The dictionary has entries on 馬鹿正直 and くそ真面目, but it doesn't have ばか真面目. Because of the subject matter, I feel it's a creation of like part of the Japanese net culture many people don't feel good about. I don't want Japanese learners to learn such a word without knowing how we normally feel about that.


----------



## SoLaTiDoberman

puercopigsk8 said:


> I saw this sentence in a light novel and I could not find a translation for this particular sentence"馬鹿が付くほどに".


"*馬鹿*が付くほどに" = "to the point to add *"too" *to the adjective/description"
馬鹿正直 = too honest (excessively honest that it is regarded as rather absurd)
バカ真面目＝too earnest

I don't use バカ真面目 myself because I don't think the collocation of バカ and 真面目 is as good as バカ and 正直. I agree with karalou.

According to the 松本人志’s commercial, I think バカ真面目 is a newly created catch phrase, just like "I'm loving it" in McDonald's catch phrase.
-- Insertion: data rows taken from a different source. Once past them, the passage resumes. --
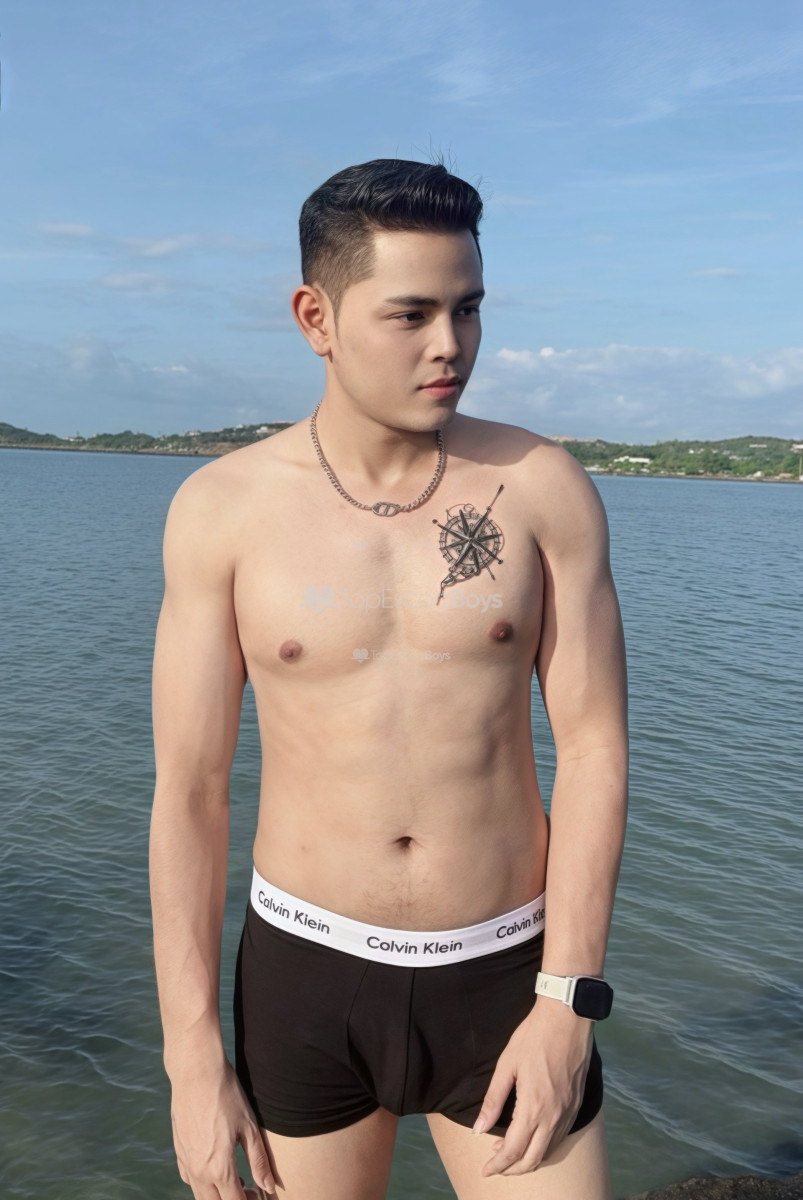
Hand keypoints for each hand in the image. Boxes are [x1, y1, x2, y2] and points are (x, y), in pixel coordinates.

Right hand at [170, 1057, 275, 1197]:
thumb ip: (258, 1160)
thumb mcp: (249, 1127)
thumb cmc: (226, 1096)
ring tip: (235, 1181)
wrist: (196, 1072)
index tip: (258, 1195)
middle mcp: (199, 1171)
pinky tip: (213, 1169)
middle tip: (249, 1191)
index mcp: (219, 1168)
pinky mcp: (178, 1150)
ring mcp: (186, 1161)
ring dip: (217, 1195)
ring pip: (200, 1195)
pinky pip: (188, 1179)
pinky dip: (202, 1183)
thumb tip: (268, 1186)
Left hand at [472, 999, 593, 1176]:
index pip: (513, 1150)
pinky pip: (560, 1138)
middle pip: (532, 1159)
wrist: (567, 1018)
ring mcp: (568, 1112)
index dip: (497, 1164)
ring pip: (548, 1151)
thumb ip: (493, 1100)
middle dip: (512, 1169)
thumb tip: (478, 1129)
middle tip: (495, 1166)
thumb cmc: (533, 1037)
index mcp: (534, 1107)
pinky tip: (532, 1138)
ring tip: (508, 1151)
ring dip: (528, 1159)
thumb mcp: (507, 1064)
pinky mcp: (576, 1106)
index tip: (485, 1170)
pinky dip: (544, 1147)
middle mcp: (554, 1116)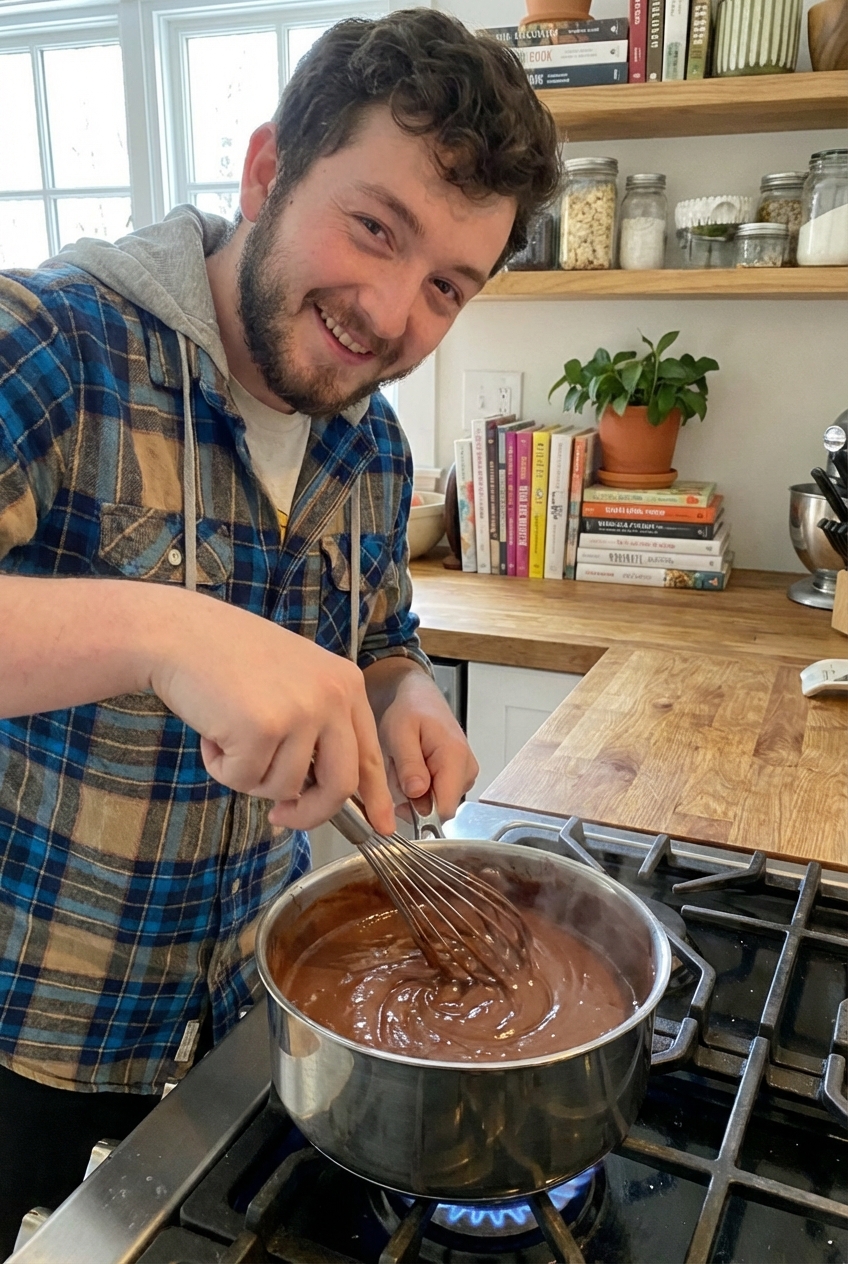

The creator intentionally used a kind of weird Japanese for a certain, specific intention.
In that context, I think バカ真面目 is a very cool and effective newly-developed-word, and 松本人志 acted fairly well.
Maybe it would be a candidate for the next 流行語大賞.
I don't like it to be used by Japanese learners for the time being, as karalou said.

However, according to the second reference in #7, バカ真面目 seems to be a standard Japanese word already. So maybe I'm wrong again.


----------



## puercopigsk8

Thank you everyone, it was very interesting information.



SoLaTiDoberman said:


> "*馬鹿*が付くほどに" = "to the point to add *"too" *to the adjective/description"



Didn’t see it that way, very ingenious indeed.


----------



## Flaminius

What *SLTD* said is right but the use is limited to "too honest/good-willing" or to that effect.   This is the reason we ask you to provide the whole sentence. 

Once again, please bring the sentence in which 馬鹿が付くほどに is found.


----------



## frequency

You know, we don't say バカ真面目, so this unlikeliness causes us to say 馬鹿が付くほど真面目, for example.
I guess this is the reason why the speaker chose to say 馬鹿が付くほどXX.
like


wind-sky-wind said:


> あいつは馬鹿がつくほど正直者だ.


 (this can be バカ正直, though.)


----------